多摩化学工業子会社が米アリゾナ州に半導体材料の製造・研究施設を開設
(米国)
ロサンゼルス発
2025年06月27日
米国アリゾナ州のアリゾナ商業公社(Arizona Commerce Authority)は6月24日、多摩化学工業子会社のモーゼスレイク・インダストリーズ(本社:米国ワシントン州)がアリゾナ州メサ市に半導体材料の製造および研究施設を開設したと発表した。同社は半導体製造過程における高純度の電解質供給や銅をベースとした材料製造に取り組んでおり、開設した施設ではこれらの開発・製造に取り組むとみられる。

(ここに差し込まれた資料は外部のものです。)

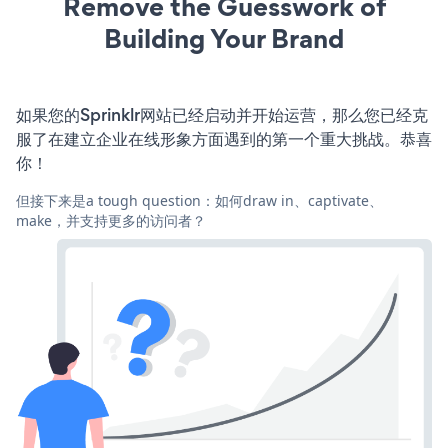
Remove the Guesswork of
Building Your Brand
如果您的Sprinklr网站已经启动并开始运营，那么您已经克
服了在建立企业在线形象方面遇到的第一个重大挑战。恭喜
你！
但接下来是a tough question：如何draw in、captivate、
make，并支持更多的访问者？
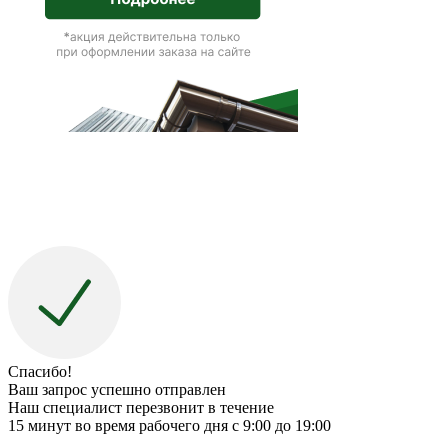
Спасибо!
Ваш запрос успешно отправлен
Наш специалист перезвонит в течение
15 минут во время рабочего дня с 9:00 до 19:00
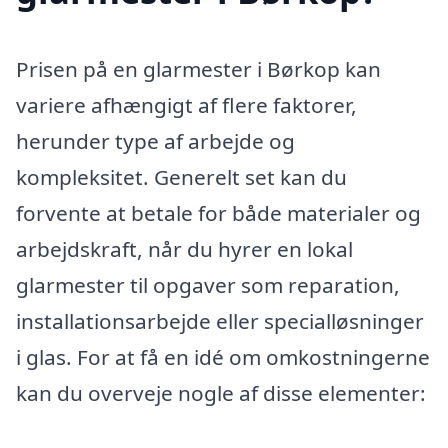
Prisen på en glarmester i Børkop kan
variere afhængigt af flere faktorer,
herunder type af arbejde og
kompleksitet. Generelt set kan du
forvente at betale for både materialer og
arbejdskraft, når du hyrer en lokal
glarmester til opgaver som reparation,
installationsarbejde eller specialløsninger
i glas. For at få en idé om omkostningerne
kan du overveje nogle af disse elementer:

同施設は5万平方フィート(約4,600平方メートル)の敷地面積を有し、投資規模は約1億ドルとされる。増大する半導体業界の需要を満たすために、顧客の研究開発チームとの緊密な連携を促進し、サプライチェーンを効率化させていくという。モーゼスレイク・インダストリーズの江良博之社長兼最高経営責任者(CEO)は「新施設の開設は重要な中間目標地点であり、革新的な半導体産業の最前線に立って顧客をサポートするという深いコミットメントを反映している。アリゾナの強靭(きょうじん)な半導体エコシステム、熟練した労働力、戦略的に有利な条件は、継続的に事業を拡大していくうえで理想的な基盤となっている」とコメントしている。
アリゾナ州は地理的環境やインフラ、コスト面で優位性を持ち、半導体関連の投資が相次いでいる(2025年4月9日付地域・分析レポート参照)。こうした中で、ソフトバンクグループが半導体ファウンドリー(受託製造)世界最大手の台湾積体電路製造(TSMC)と提携し、アリゾナ州にロボット・人工知能(AI)開発のための1兆ドル規模の工業団地を建設する構想を持っている、との報道も出ている(ブルームバーグ6月20日)。